A cigana
Para apaziguar a fome vale tudo o que estiver ao alcance e nas mãos dos que se entenderem infalíveis. Em questão centra-se um casal ou um presumido “par” igual a muitos outros - que as aparências não fazem matrimónios. Àquele casal vingou a inocência da criança com a ingenuidade crucificada em manobras comerciais, vocacionadas por sua família, concerteza, nessa entidade que sabem miticamente desprovida do mal e exlusiva da graça.
Era negócio à partida garantido, não se tratando, asseguro, de apelo ao miserabilismo ou à violência vivenciada, nem à caridade de urgência duvidosa mas à mera invocação da singela imagem clássica e da pureza de uma criança que nos deixa rendidos porque convencionou-se alma incorrupta, dócil e frágil aos sentidos.
No restaurante já pouco ocupado entrou uma criança de etnia cigana que logo filou o casal para sua presa. Não ia ler-lhes a sorte para cumprimento das suas tradições nem atacá-los de mão arrastada e oca de dignidade que pedia “só uma moedinha”, propunha-se antes a trocar honestamente os sempre úteis pensos-rápidos por algum dinheiro.
Com o discurso bem preparado e cirandar de passos leves ela conquistava até o mais irascível conviva - era loira q.b. para brilhar e encantar mas sem perder os traços finos da criança apesar da pertinência de duas cerejas que pareciam espreitar nos pequenos e lisos peitos escondidos em traje comum vivo de amarelo canário.
Ofereceu dois afectos beijos a cada um deles e de sorriso convencido apelou à dádiva e classe benemérita do jovem casal já absorvido pela formosura planeada para o convencimento da compra dos pensos-rápidos.
Até que ponto não foi este o objecto escolhido para o negócio pelo seu evidente simbolismo, que um penso-rápido é sempre um penso-rápido, a cura imediata à mão de todos sem que de ciência precisem para sararem também rapidamente os seus males.
Directa e com desenvoltura interessante a ciganita parecia saber que o mundo estava a precisar de um grande penso-rápido para tratar suas maleitas e todos os que vivem com elas - desconfiava talvez que éramos nós que fazíamos e desfazíamos o mal no mundo e que, egoístas, por vezes nos esquecíamos de um grande penso-rápido para o sanar outra vez.
Enquanto que à milénios um homem desceu à terra para convencer da fraternidade do amor como salvação do mundo, ali, naquele restaurante, foi no rosto e palavra daquela ciganita que o milagre da redenção chegou para o casal, não na forma de mandamentos religiosos mas na de um fabuloso penso-rápido para manutenção das suas dores.
Abordado o casal, este correspondeu civilizado e aceitou o negócio ofereçendo suas atenções livres do almoço sumido dos pratos e apenas o café para digerir a hora. Consciente da cordial recepção a criança invocou as feridas e explicou metodicamente como o milagre da cura se podia revelar no peso-rápido.
Talvez ela adivinhasse que aquele casal estava a precisar desse penso-rápido e por isso tenham ficado surpreendidos com tal lógica:
- É bom para as feridas. Vocês são marido e mulher? - Espantado mostrou-se o casal como se a sugerida realidade fosse também a verdade profundamente desejada.
Hesitaram em silêncio e sufocaram entre os olhares de um para o outro.
Agradou-lhes a sugestão da ciganita: se não eram marido e mulher talvez isso pudesse uní-los e observaram-se mais maternais que antes.

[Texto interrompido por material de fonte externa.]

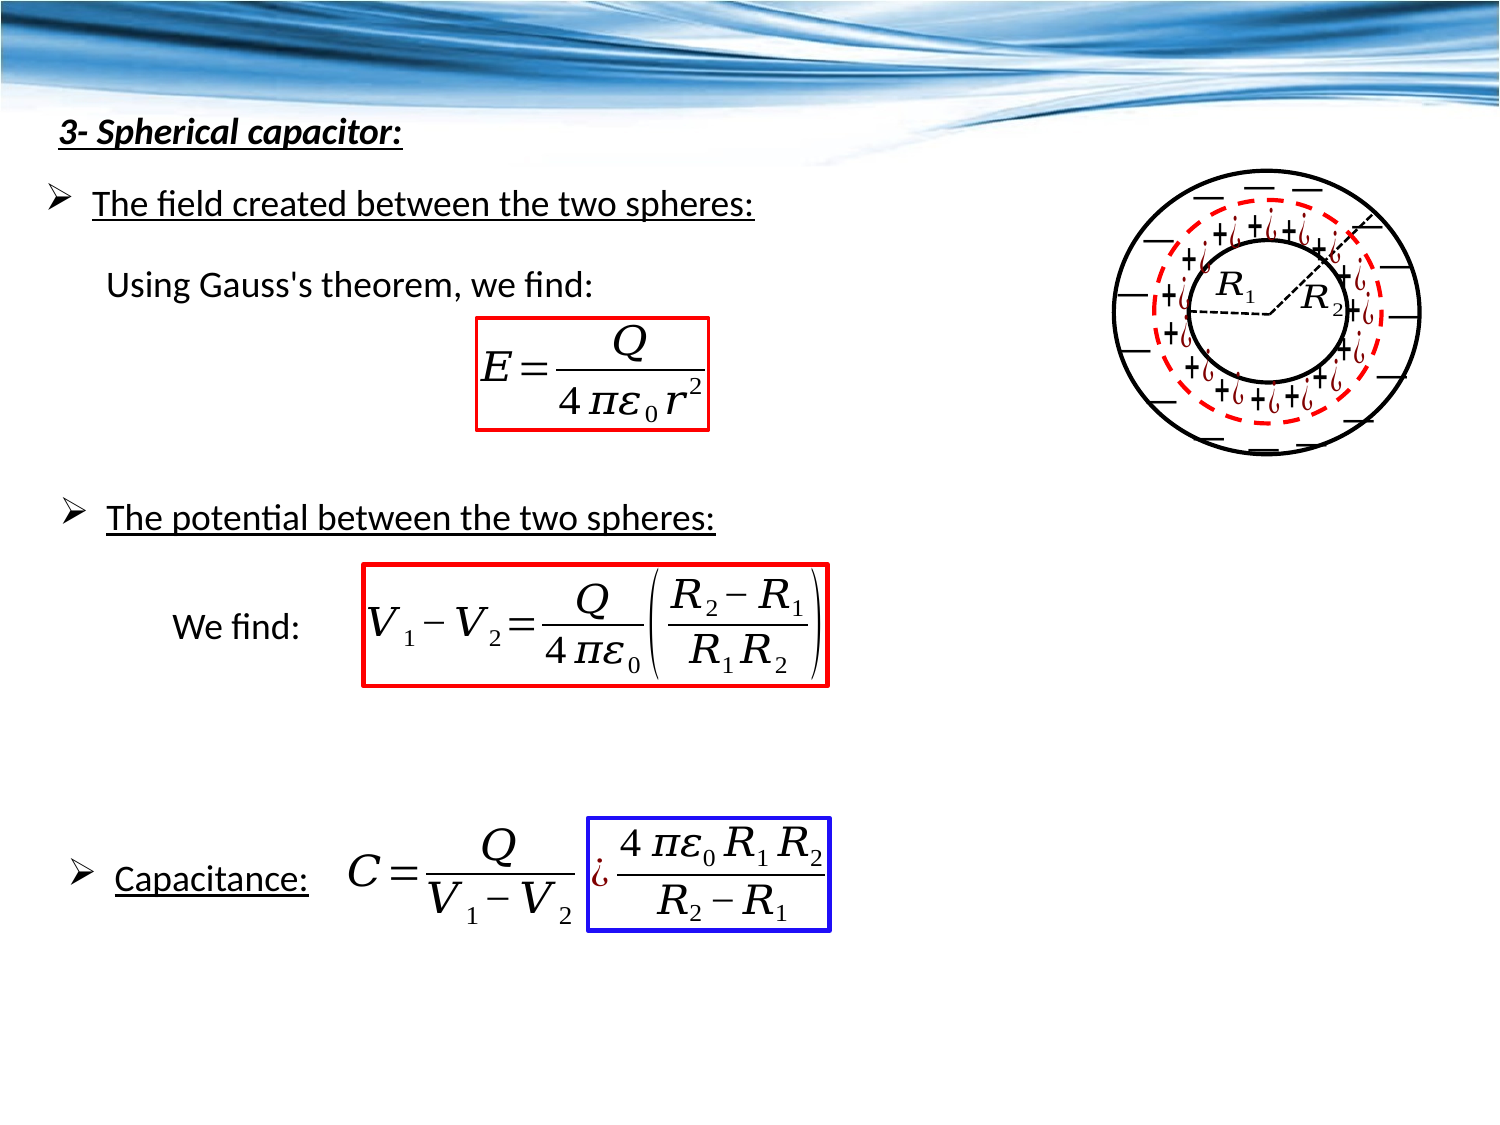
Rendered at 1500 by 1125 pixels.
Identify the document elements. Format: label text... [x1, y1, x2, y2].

text_box Using Gauss's theorem, we find: [91, 252, 610, 312]
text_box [1110, 160, 1426, 480]
text_box Capacitance: [53, 847, 324, 907]
text_box The potential between the two spheres: [44, 485, 732, 546]
text_box The field created between the two spheres: [30, 174, 771, 232]
picture [0, 0, 1500, 167]
text_box We find: [157, 594, 316, 655]
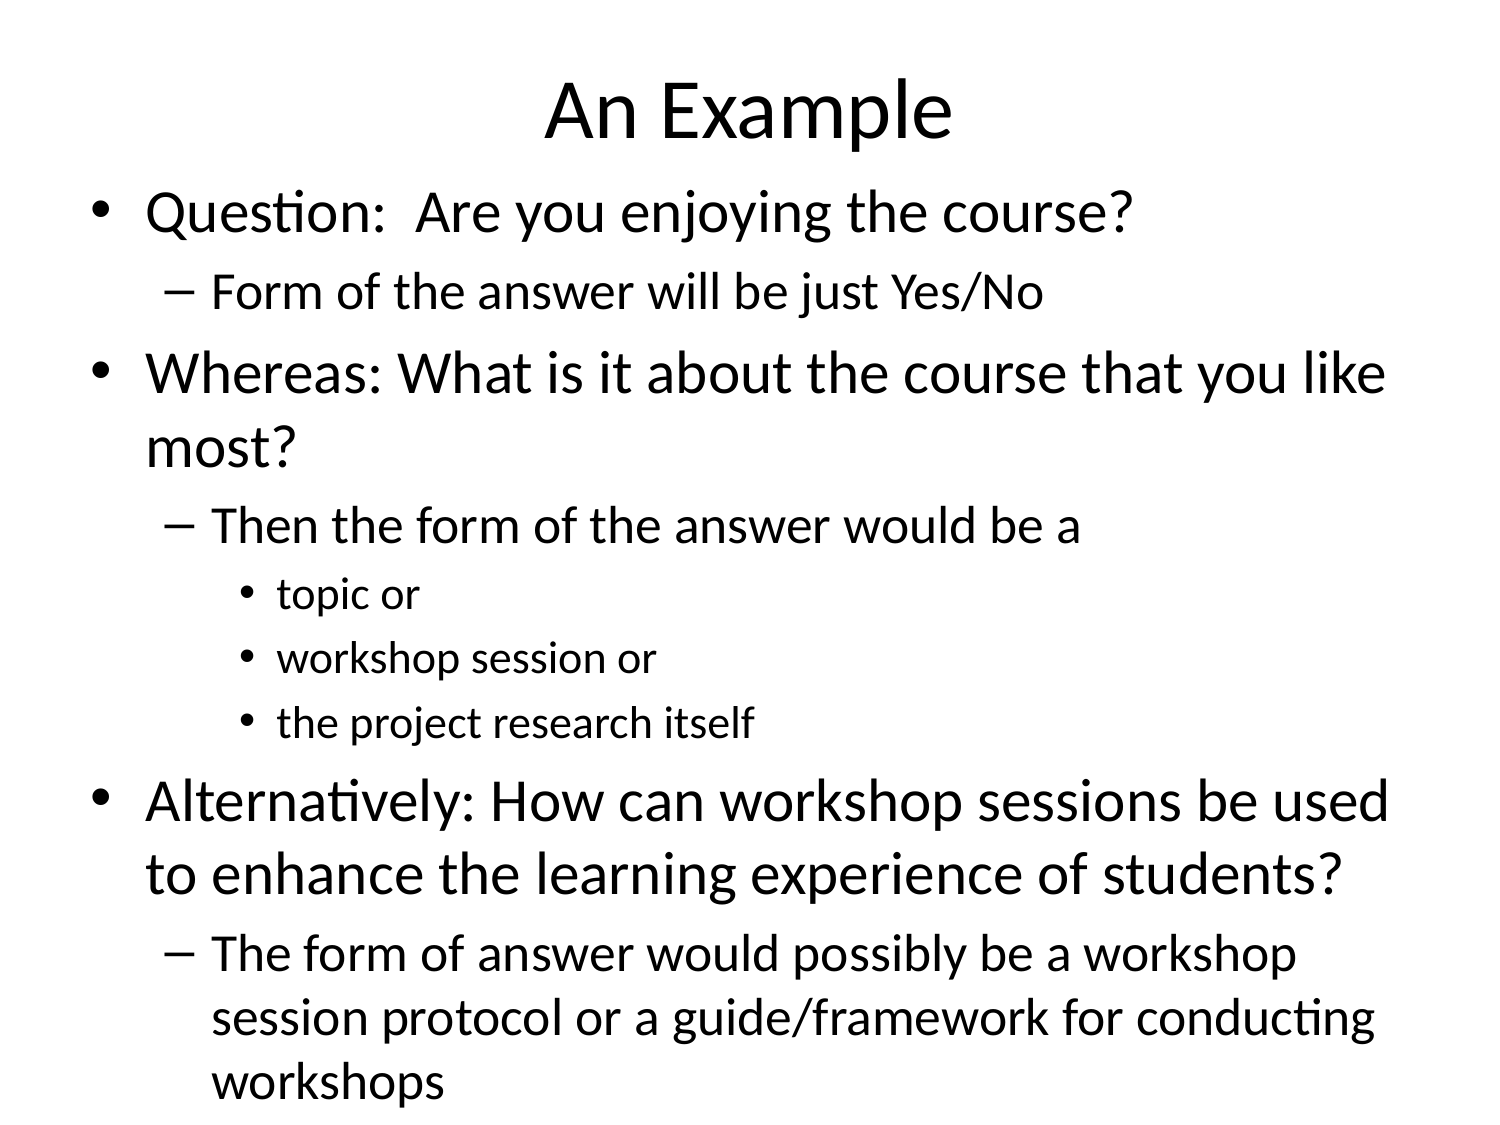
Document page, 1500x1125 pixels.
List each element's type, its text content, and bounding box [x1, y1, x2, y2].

- Não. Somos apenas amigos - frustrados e constrangidos que pareciam pela explicação descabida que não tinham que dar.
- Então se são amigos precisam mesmo de um penso-rápido. São dois euros para cada um.
- Dois euros? - exclamou o homem em tom de desafio a questionar o inquestionável.
- Sim dois euros para cada um, que não são marido nem mulher! - afirmou inabalável a ciganita.
- Para cada um não. Esses chegam para nós dois - Ao que sorriu a seguir para a mulher como se precisasse de confirmar alguma pretensão.
O rosto da mulher rasgou satisfação tal que desde aí não mais olharam para ninguém, nem o escolhido que o romano Herodes quisera destruir e que hoje entrara naquele restaurante endeusado na criança cigana.